Despite Jatoi's purposeful tone, however, divisions remain within the opposition alliance, with some leaders privately expressing fears that Zia may have outwitted the movement once again and that the opposition will end up more isolated than ever.
There are even divisions within the fundamentalist Islamic parties that have agreed to participate independently of party affiliation in the election, most notably the Jamat-e-Islami Party, which is fielding 60 candidates for the 237-seat National Assembly. Also supporting the election is the Moslem League of Sind Province religious leader Pir Pagaro, a pro-Zia group.
The most organized and disciplined political party in Pakistan, with strong student and trade union wings, Jamat-e-Islami is representative of the same coalition that turned on Bhutto before his ouster by Zia: small traders, shopkeepers, industrialists, landowners, religious leaders and the orthodox, urban middle class. It was the only political party to support Zia actively in the Dec. 19 referendum.
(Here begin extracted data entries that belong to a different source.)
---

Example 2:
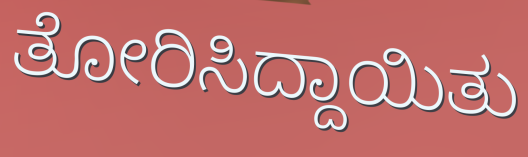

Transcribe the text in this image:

ತೋರಿಸಿದ್ದಾಯಿತು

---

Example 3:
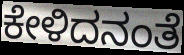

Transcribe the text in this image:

ಕೇಳಿದನಂತೆ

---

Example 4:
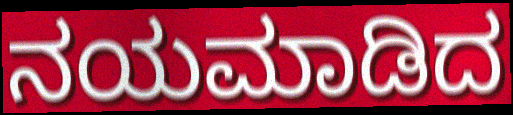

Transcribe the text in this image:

ನಯಮಾಡಿದ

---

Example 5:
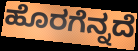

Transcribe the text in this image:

ಹೊರಗೆನ್ನದೆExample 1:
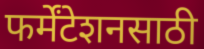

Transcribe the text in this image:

फर्मेंटेशनसाठी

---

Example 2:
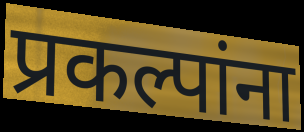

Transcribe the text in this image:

प्रकल्पांना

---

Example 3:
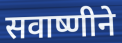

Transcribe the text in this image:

सवाष्णीने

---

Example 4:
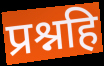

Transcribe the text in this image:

प्रश्नहि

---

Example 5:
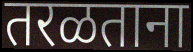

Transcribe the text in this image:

तरळताना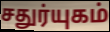
சதுர்யுகம்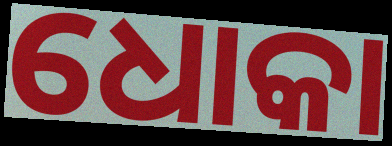
ଧୋକା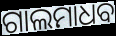
ଗାଲମାଧବ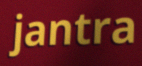
jantra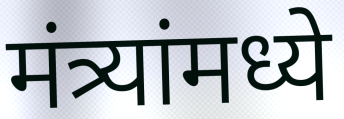
मंत्र्यांमध्ये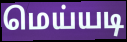
மெய்யடி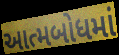
આત્મબોધમાં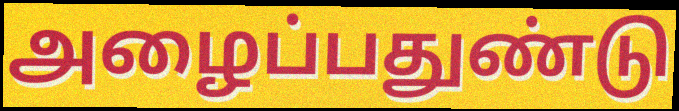
அழைப்பதுண்டு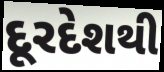
દૂરદેશથીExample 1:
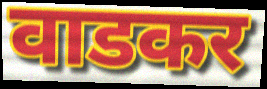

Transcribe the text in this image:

वाडकर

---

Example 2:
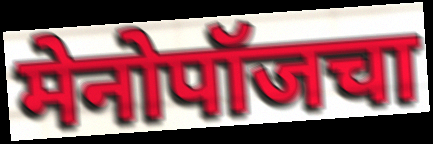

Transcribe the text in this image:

मेनोपॉजचा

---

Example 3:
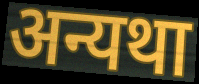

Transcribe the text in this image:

अन्यथा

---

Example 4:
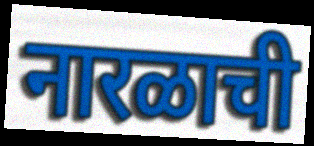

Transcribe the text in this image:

नारळाची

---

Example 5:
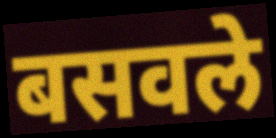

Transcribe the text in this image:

बसवले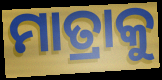
ମାତ୍ରାକୁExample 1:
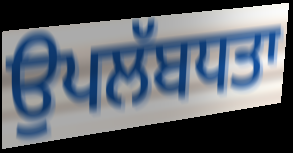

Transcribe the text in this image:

ਉਪਲੱਬਧਤਾ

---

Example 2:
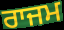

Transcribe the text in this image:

ਰਾਜਮ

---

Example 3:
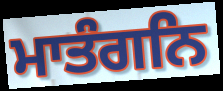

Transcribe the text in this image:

ਮਾਤੰਗਨਿ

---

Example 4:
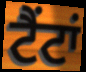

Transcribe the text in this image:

ਟੈਂਟਾਂ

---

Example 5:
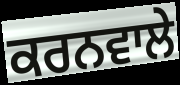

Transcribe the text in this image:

ਕਰਨਵਾਲੇ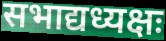
सभाद्यध्यक्षः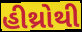
હીથ્રોથીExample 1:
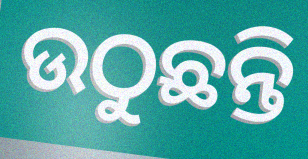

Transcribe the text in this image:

ଉଠୁଛନ୍ତି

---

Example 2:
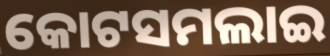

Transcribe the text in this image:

କୋଟସମଲାଇ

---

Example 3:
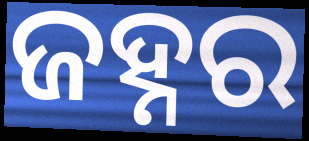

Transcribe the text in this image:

ଜହ୍ନର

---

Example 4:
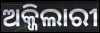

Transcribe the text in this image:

ଅକ୍ଜିଲାରୀ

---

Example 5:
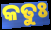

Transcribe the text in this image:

କତୁଃ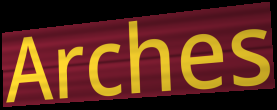
ArchesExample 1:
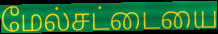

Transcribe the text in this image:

மேல்சட்டையை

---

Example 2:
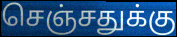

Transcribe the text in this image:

செஞ்சதுக்கு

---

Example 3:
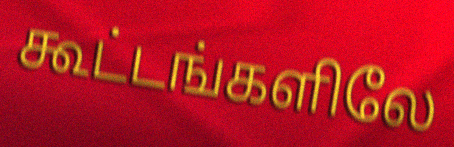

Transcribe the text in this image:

கூட்டங்களிலே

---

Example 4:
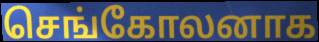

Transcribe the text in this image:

செங்கோலனாக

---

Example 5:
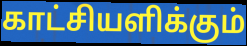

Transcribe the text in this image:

காட்சியளிக்கும்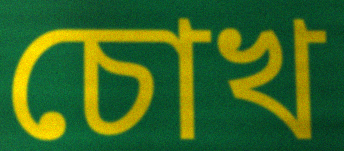
চোখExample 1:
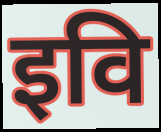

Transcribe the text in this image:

इवि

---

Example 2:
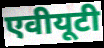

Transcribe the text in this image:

एवीयूटी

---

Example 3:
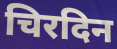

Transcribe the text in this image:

चिरदिन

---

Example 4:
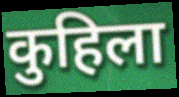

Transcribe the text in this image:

कुहिला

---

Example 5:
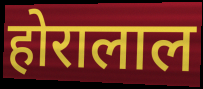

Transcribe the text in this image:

होरालालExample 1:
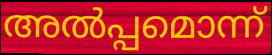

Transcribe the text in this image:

അൽപ്പമൊന്ന്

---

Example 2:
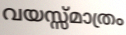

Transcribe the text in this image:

വയസ്സ്മാത്രം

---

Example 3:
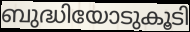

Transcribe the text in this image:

ബുദ്ധിയോടുകൂടി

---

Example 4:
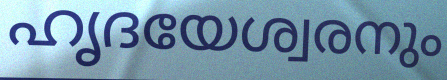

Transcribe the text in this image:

ഹൃദയേശ്വരനും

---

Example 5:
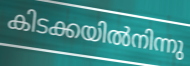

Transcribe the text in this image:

കിടക്കയിൽനിന്നു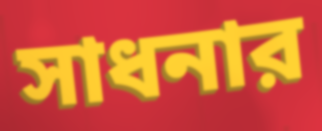
সাধনার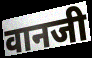
वानजी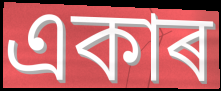
একাৰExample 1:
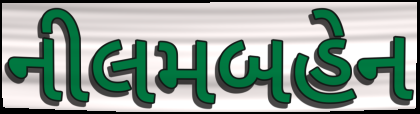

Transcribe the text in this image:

નીલમબહેન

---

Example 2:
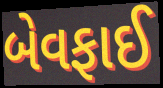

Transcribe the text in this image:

બેવફાઈ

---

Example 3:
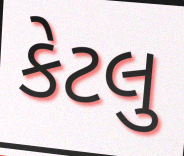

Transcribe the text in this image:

કેટલુ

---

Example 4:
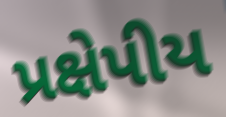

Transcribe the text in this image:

પ્રક્ષેપીય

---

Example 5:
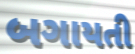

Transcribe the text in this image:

બગાયતી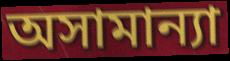
অসামান্যা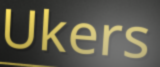
Ukers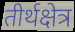
तीर्थक्षेत्रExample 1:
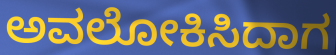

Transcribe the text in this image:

ಅವಲೋಕಿಸಿದಾಗ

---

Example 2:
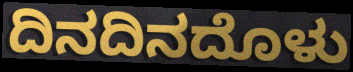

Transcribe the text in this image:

ದಿನದಿನದೊಳು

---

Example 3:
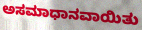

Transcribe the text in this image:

ಅಸಮಾಧಾನವಾಯಿತು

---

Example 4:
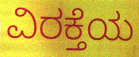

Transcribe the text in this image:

ವಿರಕ್ತೆಯ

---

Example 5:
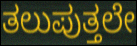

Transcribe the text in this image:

ತಲುಪುತ್ತಲೇ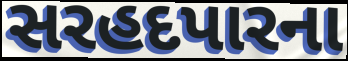
સરહદપારના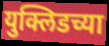
युक्लिडच्या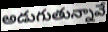
అడుగుతున్నావే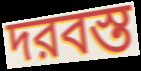
দরবস্তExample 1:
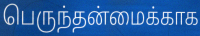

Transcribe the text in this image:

பெருந்தன்மைக்காக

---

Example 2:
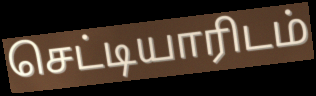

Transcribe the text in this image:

செட்டியாரிடம்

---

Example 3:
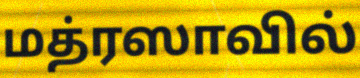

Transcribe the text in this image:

மத்ரஸாவில்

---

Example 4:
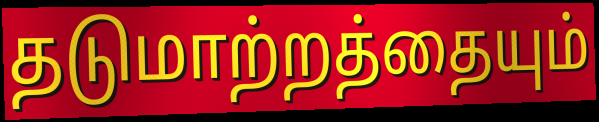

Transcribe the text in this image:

தடுமாற்றத்தையும்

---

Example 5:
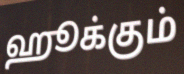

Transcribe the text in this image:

ஹூக்கும்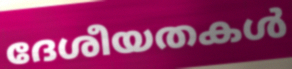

Although the consensus of the party was to join the election on the ground that it is at least a step toward democracy, its vice president, Ghafoor Ahmed, who was a member of the parliament dissolved by Zia in 1977, said he would boycott the polling because it will do nothing to restore basic human rights to Pakistanis.
"I believe in elections, but elections with a purpose. The martial-law government is keeping the purpose of these elections a secret," Ahmed said in an interview. He added, "For eight years, he Zia has deprived the nation of every fundamental right assured by Islam."
Ahmed said that if Zia resigned from the Army, lifted martial law, restored the judiciary and returned to parliament all of the powers it had in the suspended 1973 constitution, "everyone would welcome it, even the parties that are boycotting the election." But instead, Ahmed said, Zia has announced that a new National Security Council that includes the chiefs of the armed services will participate in the goverment and monitor legislation enacted by the National Assembly and the new Senate that will be formed by votes of the provincial assemblies.
"We suspect it the National Security Council will be above all elected bodies. This is martial law in another garb. It may satisfy the wishes of democratic countries like the United States, but it will not satisfy the Pakistani people, particularly in the smaller provinces like Sind and Baluchistan," Ahmed said.
Some opposition leaders said that it is unlikely that Zia would restore the 1973 constitution intact, if for no other reason than because of Article 6, which if applied by any future government would lead to Zia's arrest and possible execution for high treason. The article provides that any person who abrogates or subverts the constitution by force or show of force is guilty of high treason.
Ahmed, however, said he doubted whether the article would ever be applied, adding, "Is there any person who could try him with the Army behind him? Any civilian government in Pakistan will always be weaker than the Army."
In any case, political analysts here noted, Zia has announced that in about two weeks he will amend the 1973 constitution, and the high treason provision is likely to be among the first to go. Also likely to be drastically rewritten are provisions relating to political parties, freedom of expression, the powers of the president and prime minister, and election procedures, all of which Zia has said must be tailored to "Islamic principles." Zia also has hinted that he will give himself the power to dissolve parliament under certain conditions.
The United States, which has given Zia low-key nudges toward democracy along with $3.2 billion in military and economic assistance to bolster Pakistan as a front-line state against Soviet expansionism in the region, is likely to welcome the election, whatever the turnout.
"There is no question in my mind that this is a big step in the right direction," one U.S. diplomat said. "It seems to move things closer to more genuine representation.